═══ EXTRAIT DU TEXTE
Festival de Blues itinérant, Les Nuits De L'Alligator font escale au Grand Mix de Tourcoing avec, à l'affiche, l'australien C.W. Stoneking et les canadiens de Timber Timbre. Des artistes abordant de manière radicalement différente cette musique née dans le delta du Mississipi et qu'on appelle la musique du Diable. Car la vocation de ce festival, qui fête sa sixième année, n'est pas de ne programmer que des bluesmen s'inscrivant dans la grande tradition du genre mais, plutôt, de montrer, à travers des approches artistiques différentes, comment le Blues peut irriguer de multiples courants musicaux. Se croisent ainsi, un peu partout en France, des univers aussi variés que le rock garage de Monotonix, le folk de Herman Düne et de Laura Veirs ou la pop conceptuelle de The Clues.
══════
═══ ENTRÉES DE DONNÉES
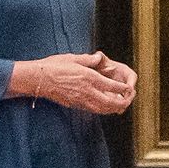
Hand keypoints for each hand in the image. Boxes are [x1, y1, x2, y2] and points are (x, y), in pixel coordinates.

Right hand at [12, 52, 135, 115]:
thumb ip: (89, 60)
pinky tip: (104, 108)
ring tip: (120, 107)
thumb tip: (99, 57)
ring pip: (102, 109)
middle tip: (128, 101)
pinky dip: (102, 110)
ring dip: (113, 109)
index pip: (112, 86)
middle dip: (122, 103)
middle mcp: (87, 91)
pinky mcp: (75, 104)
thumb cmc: (54, 66)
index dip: (123, 89)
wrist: (39, 80)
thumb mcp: (74, 58)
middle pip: (110, 102)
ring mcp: (81, 100)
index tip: (129, 88)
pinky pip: (93, 110)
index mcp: (90, 77)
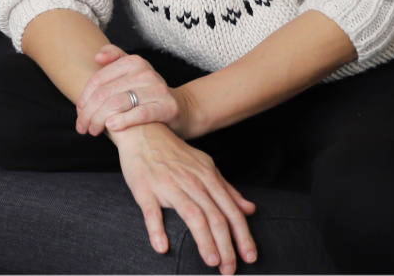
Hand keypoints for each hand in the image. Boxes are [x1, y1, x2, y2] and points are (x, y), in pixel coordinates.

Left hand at [76, 45, 198, 138]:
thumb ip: (114, 59)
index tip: (79, 111)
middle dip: (89, 112)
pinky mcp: (167, 107)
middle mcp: (146, 72)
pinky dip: (123, 120)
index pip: (99, 80)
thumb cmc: (147, 93)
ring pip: (118, 103)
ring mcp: (157, 89)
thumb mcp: (132, 73)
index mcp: (133, 62)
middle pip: (106, 93)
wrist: (180, 109)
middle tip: (81, 126)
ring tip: (93, 130)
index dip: (85, 97)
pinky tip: (111, 126)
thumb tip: (97, 57)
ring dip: (100, 119)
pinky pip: (141, 113)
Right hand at [113, 122, 256, 273]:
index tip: (249, 257)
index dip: (243, 236)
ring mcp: (168, 185)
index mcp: (208, 178)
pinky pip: (152, 212)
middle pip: (215, 217)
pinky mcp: (145, 189)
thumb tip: (249, 209)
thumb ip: (227, 189)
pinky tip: (162, 247)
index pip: (231, 211)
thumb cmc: (174, 152)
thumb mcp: (205, 166)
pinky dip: (157, 230)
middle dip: (226, 246)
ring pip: (193, 215)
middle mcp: (192, 182)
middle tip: (230, 270)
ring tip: (212, 261)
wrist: (143, 132)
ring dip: (204, 241)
══════
• CONSIGNES À SUIVRE:
Répondez à ces questions sur l'extrait consacré au festival :
1. Dans quelle salle, et dans quelle ville, le festival fait-il escale ?
2. Quelle année le festival fête-t-il ?
3. À quel courant musical Monotonix est-il associé ?

• RÉPONSE:
1. Au Grand Mix, à Tourcoing.
2. Sa sixième année.
3. Au rock garage.